Much to everyone’s disappointment, someone else bought the property. But then the deal fell through and it was up for sale again. It sold again. But that deal also fell through. Finally, the owners sold it to YWAM for our original offer.

There were four large buildings on the property that they numbered one through four. Unfortunately, squatters had taken up residence in some of the rooms. We couldn’t move in until they evacuated and they were given seven days. On the last day, my dad and another man moved in to try to force them out. Although one man threatened to barricade himself in with a gun, the squatters all left the next day.

Our family moved into building one near the entrance so my dad could keep an eye on security. The property was in quite a state of disrepair with all the plants extremely overgrown. To us boys, it was another opportunity for adventure…and danger.

At the end of building three, several of us boys made a very dangerous discovery. We found about five boxes, each containing about twenty smaller boxes, each containing about 100 paper books of matches. It was dangerous because we were pyromaniacs and in that part of Hawaii the grass is very dry. 

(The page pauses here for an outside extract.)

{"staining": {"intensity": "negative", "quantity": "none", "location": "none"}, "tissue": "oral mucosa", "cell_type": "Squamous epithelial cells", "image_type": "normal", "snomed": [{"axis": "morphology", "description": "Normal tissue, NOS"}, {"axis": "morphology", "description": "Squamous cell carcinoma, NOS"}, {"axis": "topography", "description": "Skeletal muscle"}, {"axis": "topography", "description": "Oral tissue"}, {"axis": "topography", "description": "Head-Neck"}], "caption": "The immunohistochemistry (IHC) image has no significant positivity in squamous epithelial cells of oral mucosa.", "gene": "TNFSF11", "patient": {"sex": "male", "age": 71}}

We would stack the matches in large piles, light the bottom, run and watch as the pile went up in flames and smoke. We had match wars, flicking lit matches at each other. During one of those wars we noticed some grass around a tree had caught fire. We scrambled, trying to throw as much of the very scarce dirt on the fire as possible. Fortunately, we got it out but did this incident help us learn a lesson?

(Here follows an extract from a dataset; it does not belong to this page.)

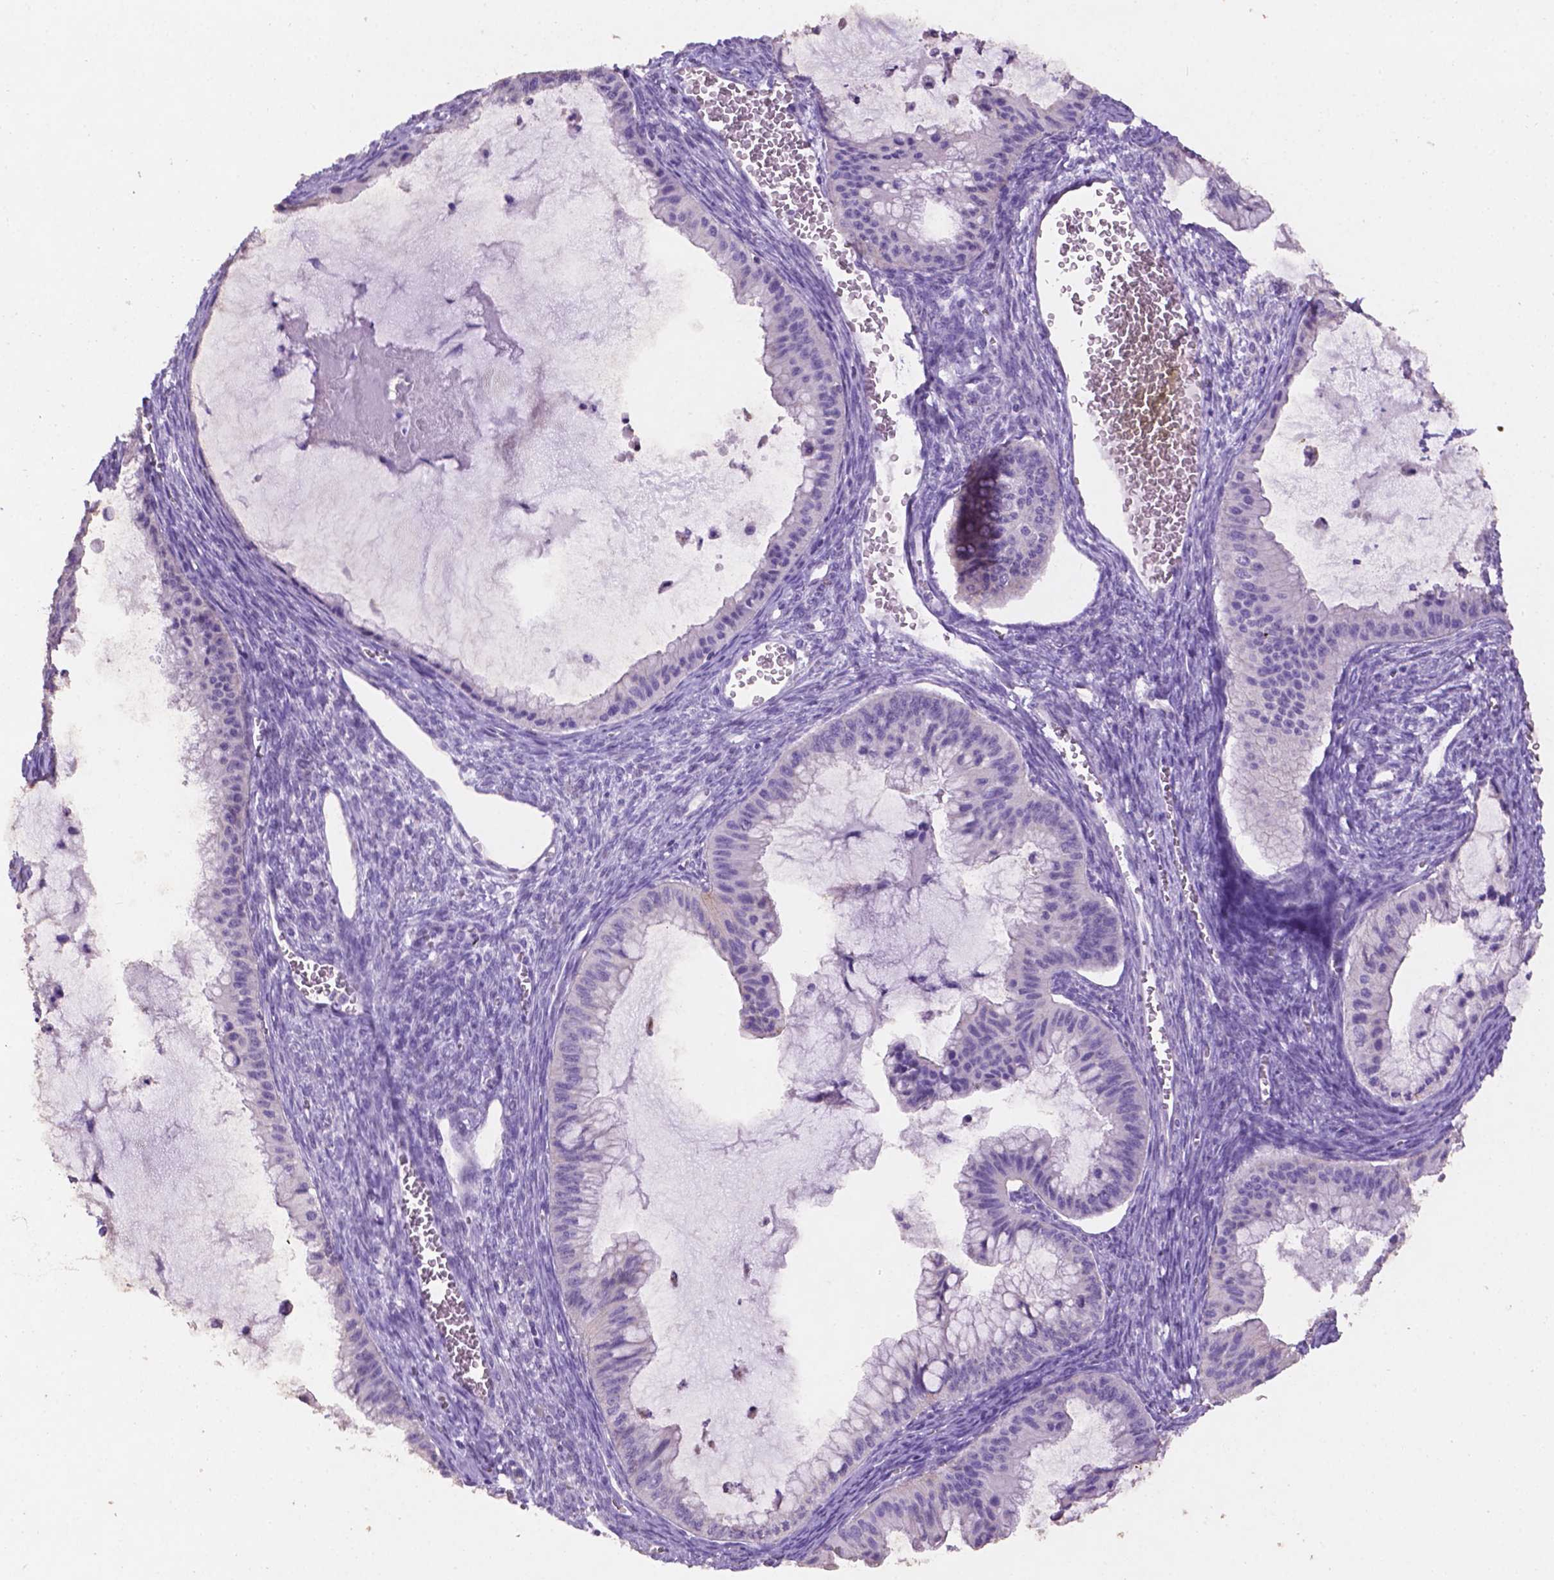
{"staining": {"intensity": "negative", "quantity": "none", "location": "none"}, "tissue": "ovarian cancer", "cell_type": "Tumor cells", "image_type": "cancer", "snomed": [{"axis": "morphology", "description": "Cystadenocarcinoma, mucinous, NOS"}, {"axis": "topography", "description": "Ovary"}], "caption": "The histopathology image exhibits no significant expression in tumor cells of ovarian cancer (mucinous cystadenocarcinoma).", "gene": "TACSTD2", "patient": {"sex": "female", "age": 72}}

The hotel had had a golf course and if you searched around, you could still find old golf balls lying around. In those days, inside the outer shell, golf balls were made up of lots of rubber band-type material with a super bouncy ball type of core. When you put a golf ball in fire it melted the outer shell and the rubber band things would go snapping and popping all over the place until it burned to the core. After that, you had to get it out of the fire quick because if you left it in too long, the core would melt, a white liquid would come out and the super ball would be ruined. This became one of our pastimes…in a clearing…in the middle of some very dry, tall grass we called bull grass. 

Incidentally, this was the only time in my life that I ever tried to smoke anything. The bull grass was a dry, brown weed that grew in hollow segments between joints (and no, I don’t mean that kind of weed or that kind of joint). If you broke the joints off each end of a segment, you would have a hollow cylinder you could light and puff, which I once did in our clearing. I don’t think I actually even inhaled but I didn’t like it and never did it again.

Well, all bad things must come to an end. One day as we were burning our golf balls, an adult came across us in the middle of the clearing. We scattered, hoping he didn’t see who we were. I circled all the way around the property and came home from the complete opposite direction, only to find my parents waiting for me. Discipline was severe and that ended the very real danger of stupid boys burning down YWAM’s new base worth millions of dollars.